The Electronic Medical Record
Both Article 9 (2) lit. (h) (individual health) and Article 9 (2) lit. (i) (public health) enable Member States to determine when the processing of health data for these two purposes is necessary. Thus, there are so-called opening clauses giving Member States great flexibility to adopt their own national regulations without violating the GDPR. In this context, corresponding provisions in the German Social Security Code V (SGB V) could be introduced, which not only allow an electronic patient record having the format of a health card, but also of an app on the smartphone. Although the opening clauses of the GDPR and SGB V thus make it possible to introduce the electronic patient file, their respective use in individual cases must always be dependent on the respectively given consent of the patient (or the other permission norms of Article 9 (2) GDPR). If German State Minister for Digitisation Bär in this regard has spoken of a relaxation of standards for data protection to introduce and use the electronic medical record, there are considerable doubts whether the use of the patient record would be compatible with the GDPR without the consent of the patient and outside the provisions of Article 9 (2) GDPR.

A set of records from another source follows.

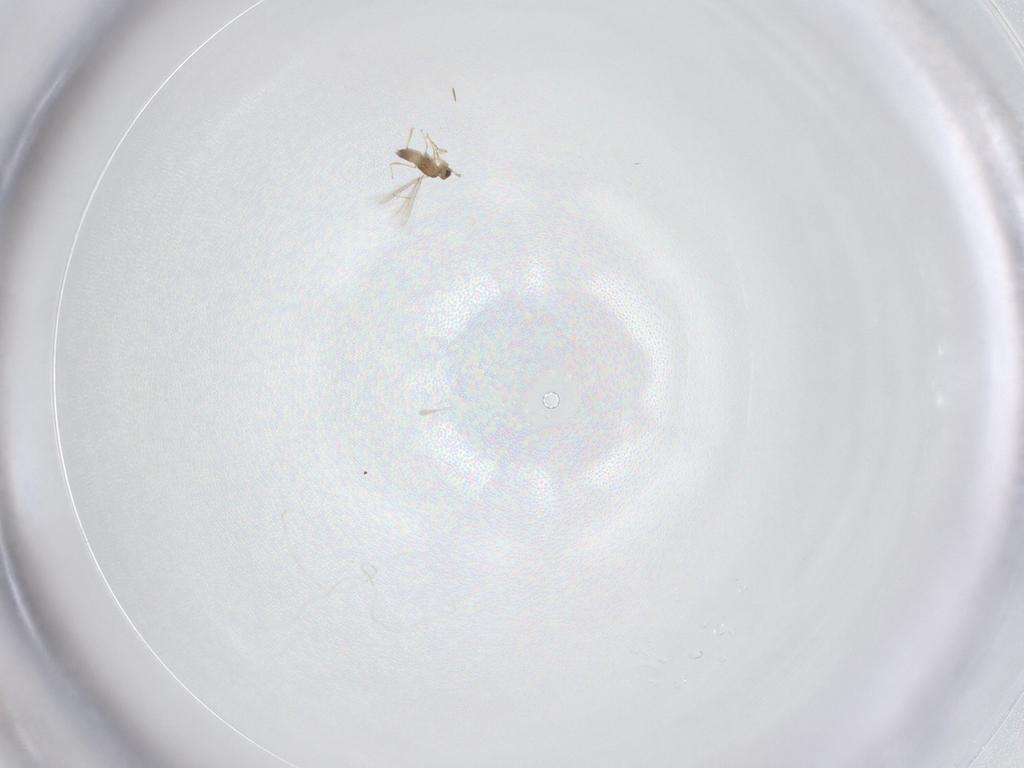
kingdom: Animalia
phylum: Arthropoda
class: Insecta
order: Hymenoptera
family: Mymaridae
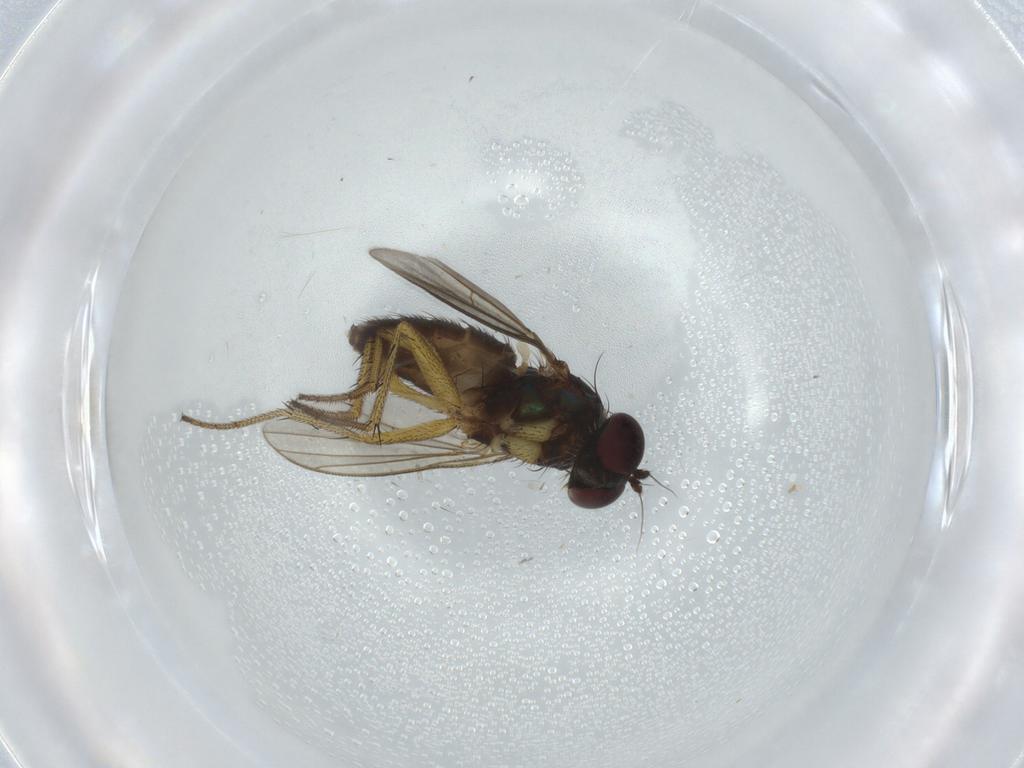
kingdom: Animalia
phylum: Arthropoda
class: Insecta
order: Diptera
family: Dolichopodidae
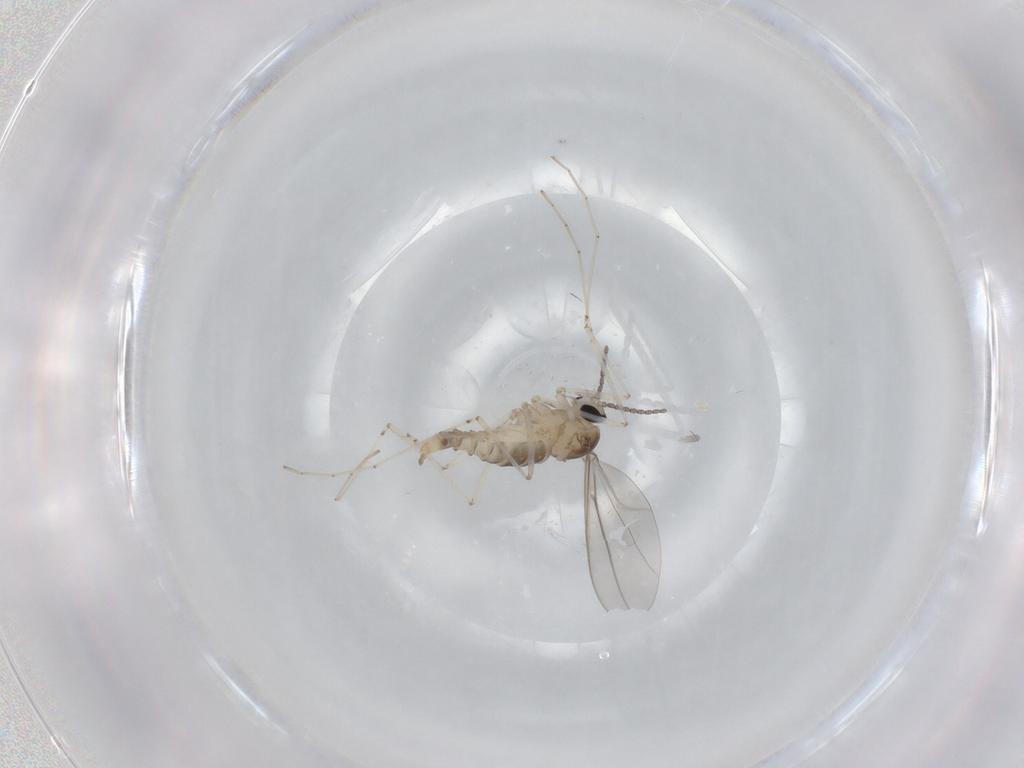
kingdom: Animalia
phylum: Arthropoda
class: Insecta
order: Diptera
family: Cecidomyiidae
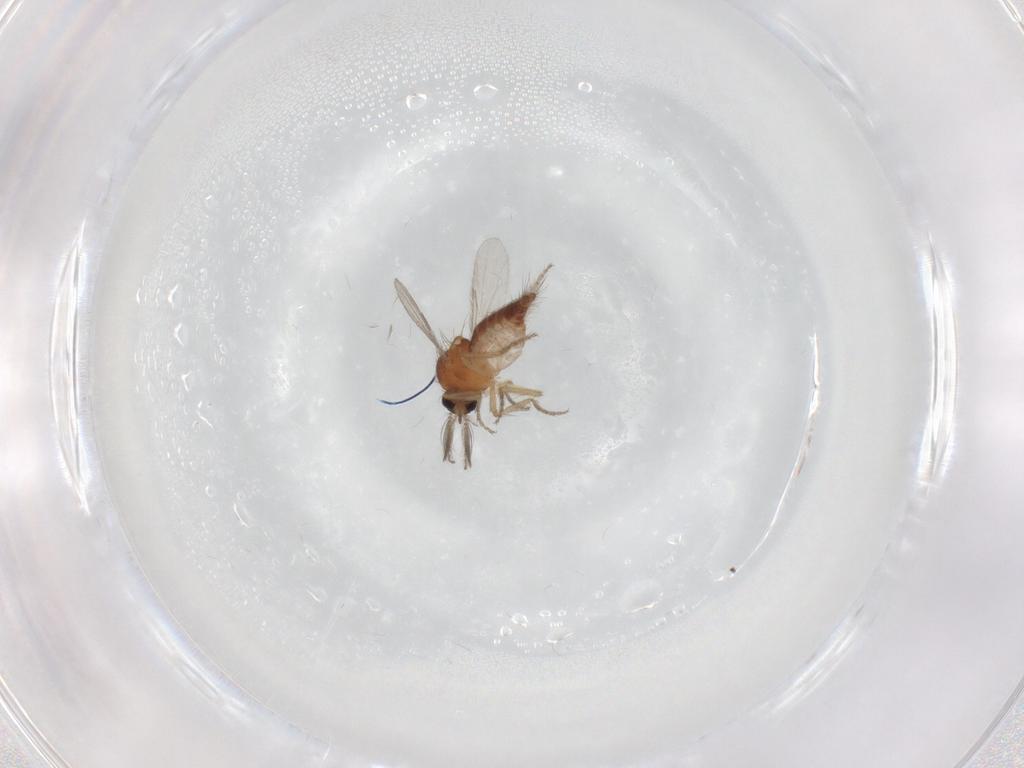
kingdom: Animalia
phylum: Arthropoda
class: Insecta
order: Diptera
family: Ceratopogonidae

The current proposal for reform on Article 305 (1) SGB V expressly stipulates such a need for consent to use the electronic patient record. However, it remains uncertain whether under the proposed version of Article 305 (1) SGB V “providers of electronic medical records” would not be able to undermine the consent requirement, since the current wording of the reform proposal enables such an exemption by allowing easier access for such providers. This probably represents a violation of the consent requirement of the GDPR.
Big Data analyses of health data happen in different applications. For example, such analyses can also prevent the spreading of diseases and optimise the need-based supply of medicines and medical devices. For both reasons, therefore, they may be founded upon Article 9 (2) lit. (i) GDPR (protection of public health and ensuring the quality of medicinal products and medical devices). However, the data subject rights, such as the right of revocation – which is mostly difficult to implement in respect of big data analyses – must always be considered. In order to meet these challenges, the principles of pseudonymisation and anonymisation must be taken into account. This also applies in the event, that the Member States decide to use the opening clauses – which are also available in this context.
Conclusion and Recommendation for Action
Upon evaluation to the GDPR, health data represent data, which is particularly sensitive and therefore particularly worthy of protection. Regardless of whether these data are processed on the basis of national law or based on the GDPR, one must always ensure a legal basis for their processing. If the legal requirements are met in each individual case and their conformity with GDPR has also been checked, the processing of health data in new digital applications will be admissible.